I met up with one of my peeps for lunch the other week.  We’re chatting about stuff, then we started talking about coding.  We have a nice rivalry – I’m very much about the “art and craft” of software engineering, and he’s all about using the latest/greatest to build stuff.  I call B.S. on his shinny new, and he calls B.S. on my old and crusty.

Me: “Dependency Injection used to be your jammy jam. You told me that my code sucked because I called a constructor directly.  So what’s your newest hotness?”

Peep: “I’m refactoring our code to use interfaces for property bags.”

Me: “Hmm… so you’re using some sort of library/runtime reflection to dynamically realize the interface definition?”

Peep: “No, it’s an interface.”

Me: “Well, an interface defines the contract, not the implementation details. You need a class for a concrete implementation of the interface definition.”

Peep: “Oh, that’s what you mean.  Yes.”

Me: “Dude, you’ve got all these wiz-bang things that are auto-code generating, or sucking type definitions from a config file to use for injection.  There’s so much magic going on, you can’t just look at the code to easily tell what’s going on.

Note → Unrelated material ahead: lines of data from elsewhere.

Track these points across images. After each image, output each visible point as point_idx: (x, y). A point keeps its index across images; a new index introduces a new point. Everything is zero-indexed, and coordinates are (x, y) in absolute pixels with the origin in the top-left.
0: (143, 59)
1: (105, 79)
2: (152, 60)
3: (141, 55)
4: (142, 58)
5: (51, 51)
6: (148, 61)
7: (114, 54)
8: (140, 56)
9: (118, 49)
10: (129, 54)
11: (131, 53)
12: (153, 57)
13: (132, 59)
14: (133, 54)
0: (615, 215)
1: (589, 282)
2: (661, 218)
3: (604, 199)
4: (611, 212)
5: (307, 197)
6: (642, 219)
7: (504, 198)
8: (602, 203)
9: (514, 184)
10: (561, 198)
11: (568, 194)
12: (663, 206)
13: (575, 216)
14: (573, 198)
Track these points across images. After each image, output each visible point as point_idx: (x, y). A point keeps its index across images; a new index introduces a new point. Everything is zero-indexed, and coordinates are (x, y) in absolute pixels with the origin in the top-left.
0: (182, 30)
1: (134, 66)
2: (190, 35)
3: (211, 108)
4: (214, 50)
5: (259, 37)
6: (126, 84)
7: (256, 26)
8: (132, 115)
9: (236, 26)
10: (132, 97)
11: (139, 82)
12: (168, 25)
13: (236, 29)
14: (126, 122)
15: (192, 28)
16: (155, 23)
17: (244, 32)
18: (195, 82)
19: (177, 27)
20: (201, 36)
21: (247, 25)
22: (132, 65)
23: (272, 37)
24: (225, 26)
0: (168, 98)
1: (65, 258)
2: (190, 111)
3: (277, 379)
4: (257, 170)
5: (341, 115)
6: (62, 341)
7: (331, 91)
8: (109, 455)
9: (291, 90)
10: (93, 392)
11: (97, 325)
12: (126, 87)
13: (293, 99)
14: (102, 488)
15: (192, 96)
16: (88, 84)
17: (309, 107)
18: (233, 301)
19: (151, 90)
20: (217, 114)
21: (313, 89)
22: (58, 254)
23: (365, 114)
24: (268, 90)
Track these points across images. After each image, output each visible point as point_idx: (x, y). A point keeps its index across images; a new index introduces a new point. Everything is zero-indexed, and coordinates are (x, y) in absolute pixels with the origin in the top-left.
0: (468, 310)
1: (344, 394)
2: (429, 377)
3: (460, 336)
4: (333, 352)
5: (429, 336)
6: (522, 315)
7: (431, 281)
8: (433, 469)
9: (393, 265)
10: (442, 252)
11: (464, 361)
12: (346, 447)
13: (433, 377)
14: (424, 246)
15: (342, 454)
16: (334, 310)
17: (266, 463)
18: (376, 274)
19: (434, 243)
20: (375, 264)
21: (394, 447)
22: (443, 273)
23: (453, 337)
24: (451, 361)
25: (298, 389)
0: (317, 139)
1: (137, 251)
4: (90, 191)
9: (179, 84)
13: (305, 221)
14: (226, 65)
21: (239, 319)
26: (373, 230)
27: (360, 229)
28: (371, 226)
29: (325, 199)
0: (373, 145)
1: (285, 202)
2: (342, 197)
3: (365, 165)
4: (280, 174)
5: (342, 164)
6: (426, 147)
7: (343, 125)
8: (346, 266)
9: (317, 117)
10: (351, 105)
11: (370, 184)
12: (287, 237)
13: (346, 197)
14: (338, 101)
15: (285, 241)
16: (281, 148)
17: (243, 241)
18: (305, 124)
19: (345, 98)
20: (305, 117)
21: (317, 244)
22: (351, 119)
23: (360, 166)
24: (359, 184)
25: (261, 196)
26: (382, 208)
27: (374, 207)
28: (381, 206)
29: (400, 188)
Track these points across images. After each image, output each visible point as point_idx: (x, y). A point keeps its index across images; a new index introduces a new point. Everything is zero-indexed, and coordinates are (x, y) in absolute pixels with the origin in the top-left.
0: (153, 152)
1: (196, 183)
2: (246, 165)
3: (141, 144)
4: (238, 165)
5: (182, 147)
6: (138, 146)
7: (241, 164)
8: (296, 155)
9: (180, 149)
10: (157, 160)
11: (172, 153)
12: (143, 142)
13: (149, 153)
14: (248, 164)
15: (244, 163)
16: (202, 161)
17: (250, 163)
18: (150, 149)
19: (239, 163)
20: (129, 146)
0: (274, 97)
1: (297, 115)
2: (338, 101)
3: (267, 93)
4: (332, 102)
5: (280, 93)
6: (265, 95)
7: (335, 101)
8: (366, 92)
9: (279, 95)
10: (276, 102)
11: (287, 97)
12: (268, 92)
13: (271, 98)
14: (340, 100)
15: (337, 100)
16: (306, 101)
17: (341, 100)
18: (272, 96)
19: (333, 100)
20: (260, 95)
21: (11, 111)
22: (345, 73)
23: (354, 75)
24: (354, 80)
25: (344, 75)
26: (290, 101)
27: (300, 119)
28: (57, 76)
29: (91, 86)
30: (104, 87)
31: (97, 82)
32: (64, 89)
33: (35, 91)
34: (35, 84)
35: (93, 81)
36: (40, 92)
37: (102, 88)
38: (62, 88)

What about the dude/dudette that will come after you to work on this code?”

Peep: “(Delivered immediately and emotionlessly) That’s not my problem.”

Me: “(Laughing) Well done.”

Peep: “But yeah, I have been thinking about that…”  ‘

Abstraction is good – but when you over-partition or abstract your design, that can become an anti-pattern.  The more mental juggling it takes to understand what’s going on, the bigger the chance of some unintentional bug getting introduced.  K.I.S.S. always wins out.